Frisch geschlagenes Holz enthält bis zu 50 Prozent Wasser. Beim Verbrennen verursacht das teuere Folgen: Mit jedem Liter Wasser, das im Ofen quasi herausgekocht werden muss, gehen ungefähr 0,7 kWh Energie verloren, die in Form von heißem Wasserdampf durch den Schornstein entweichen. Das Feuer qualmt stark und die Temperatur im Brennraum sinkt oft so weit ab, dass nicht mehr alle Holzbestandteile verbrennen können. Dadurch geht weitere Heizenergie verloren.

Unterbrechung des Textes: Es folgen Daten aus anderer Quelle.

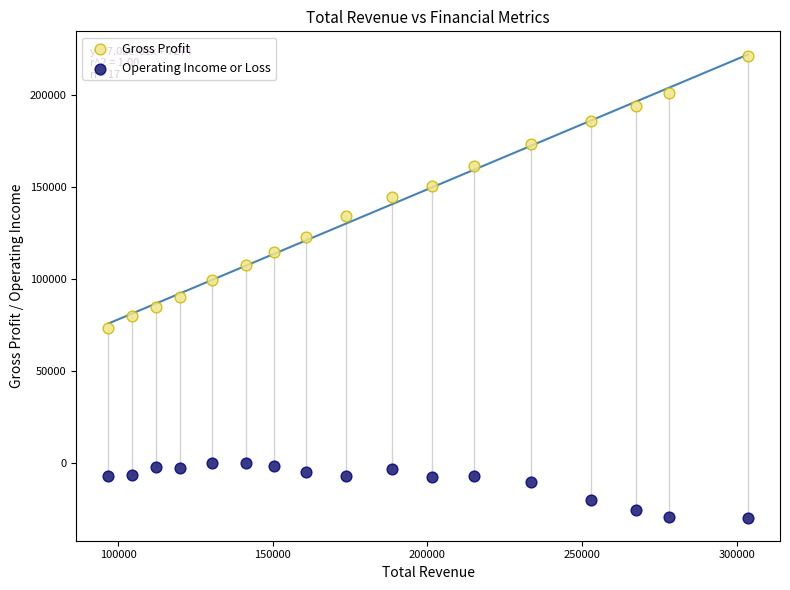

Across all data points, what is the range of X values (max minus min)?

206800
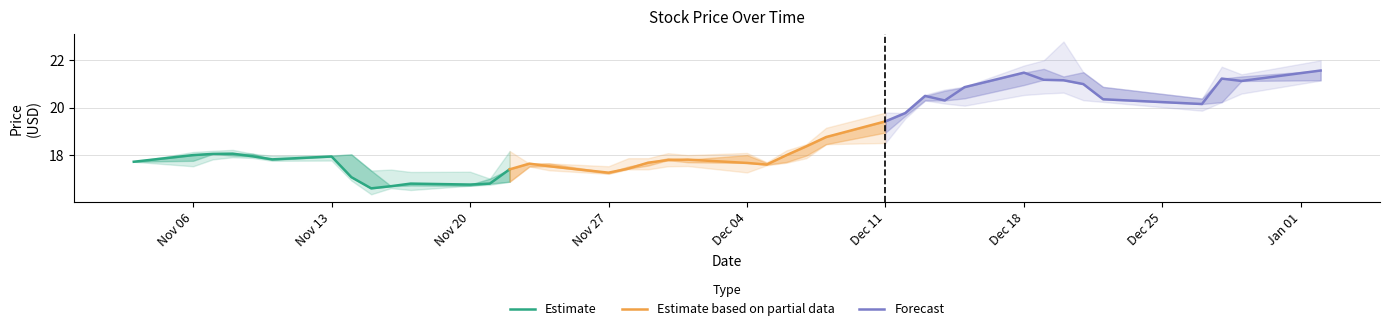

In Estimate, how many points are higher than both neighbors (excluding endpoints)?

3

Unvollständig verbranntes Holz belastet aber auch Ofen und Schornstein, da sich vermehrt Ruß und Teer niederschlagen. Durch diese Verschmutzung wird die Wärmeabgabe an den Wohnraum verschlechtert. Neben diesen Nachteilen ist es sogar gesetzlich verboten, feuchtes Holz zu verbrennen, weil dadurch die Umwelt unnötig belastet wird.

Brennholz muss ein bis zwei Jahre lang gut belüftet im Trockenen gelagert worden sein. Dann enthält es noch zwischen 15 und 20 Prozent Wasser und eignet sich für die Verbrennung im Ofen.